## SELECTED EXTRACT
In the first 3-6 weeks of life, many babies tend to fall asleep at the breast when the flow of milk is slow, not necessarily when they have had enough to eat and not because they are lazy or want to pacify. After this age, they may start to pull away at the breast when the flow of milk slows down. However, some pull at the breast even when they are much younger, sometimes even in the first days and some babies fall asleep even at 3 or 4 months when the milk flow is slow.
Sucking difficulties due to oral-motor dysfunction, neurological conditions or anatomical issues like tongue-tie or high or cleft palate.
The problem may lie with your baby. He or she may struggle to get the milk from your breast. There might be several reasons for that. Your baby might have been affected by drugs you used in labour, which would make him/her sleepy. Your baby might have had a traumatic birth which could lead to injury or pain in the jaw, or your little one might have a tongue-tie (thin membrane of tissue at the bottom of his/her mouth, preventing the tongue to move freely to extract milk efficiently). Neurological conditions such as a disorganized suck/swallow/breathe reflex may also hinder the baby’s feeding.
Premature babies sometimes need time to develop their suck, swallow and breathe reflex. Those babies need lots of sleep to grow instead of expending energy and using calories on breastfeeding.

## WORK TO COMPLETE
Summarize the text on breastfeeding difficulties in two sentences. Work only from the text on breastfeeding difficulties.

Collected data
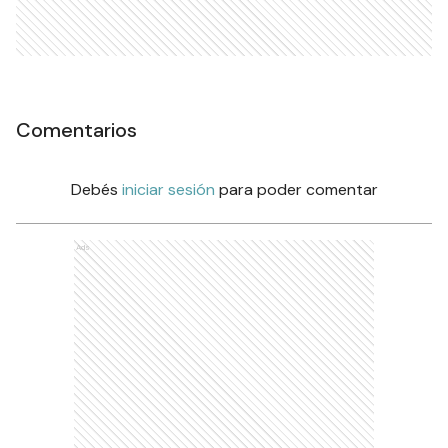
Comentarios
Debés
iniciar sesión
para poder comentar
Ads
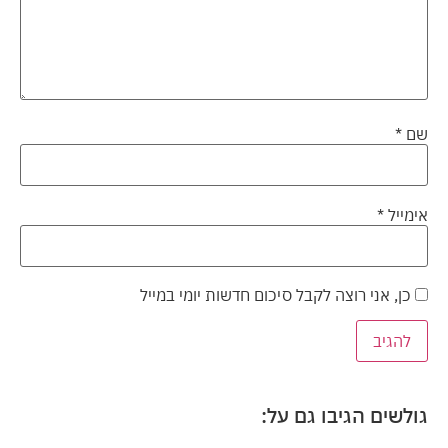
שם
*
אימייל
*
כן, אני רוצה לקבל סיכום חדשות יומי במייל
גולשים הגיבו גם על:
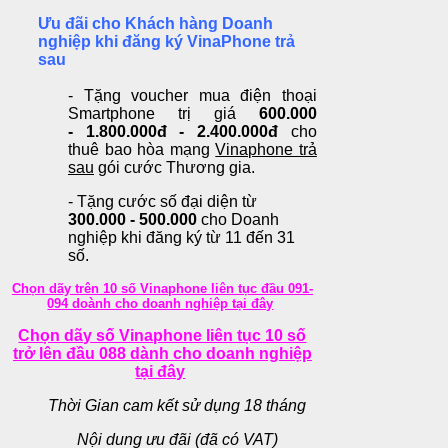
Ưu đãi cho Khách hàng Doanh
nghiệp khi đăng ký VinaPhone trả
sau
- Tặng voucher mua điện thoại
Smartphone trị giá
600.000
-
1.800.000đ - 2.400.000đ
cho
thuê bao hòa mạng
Vinaphone trả
sau
gói cước Thương gia.
- Tặng cước số đại diện từ
300.000 - 500.000
cho Doanh
nghiệp khi đăng ký từ 11 đến 31
số.
Chọn dãy trên 10 số Vinaphone liên tục đầu 091-
094 doành cho doanh nghiệp tại đây
Chọn dãy số Vinaphone liên tục 10 số
trở lên đầu 088 dành cho doanh nghiệp
tại đây
Thời Gian cam kết sử dụng 18 tháng
Nội dung ưu đãi (đã có VAT)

## RESULT OF THE TASK
In the first weeks of life, many babies fall asleep at the breast when the milk flow is slow, while older babies may pull away instead, though some do either at other ages. A baby may also struggle to get milk because of drugs used in labor, a traumatic birth, tongue-tie, oral-motor or palate problems, or neurological conditions, and premature babies may need time to develop their suck, swallow and breathe reflex.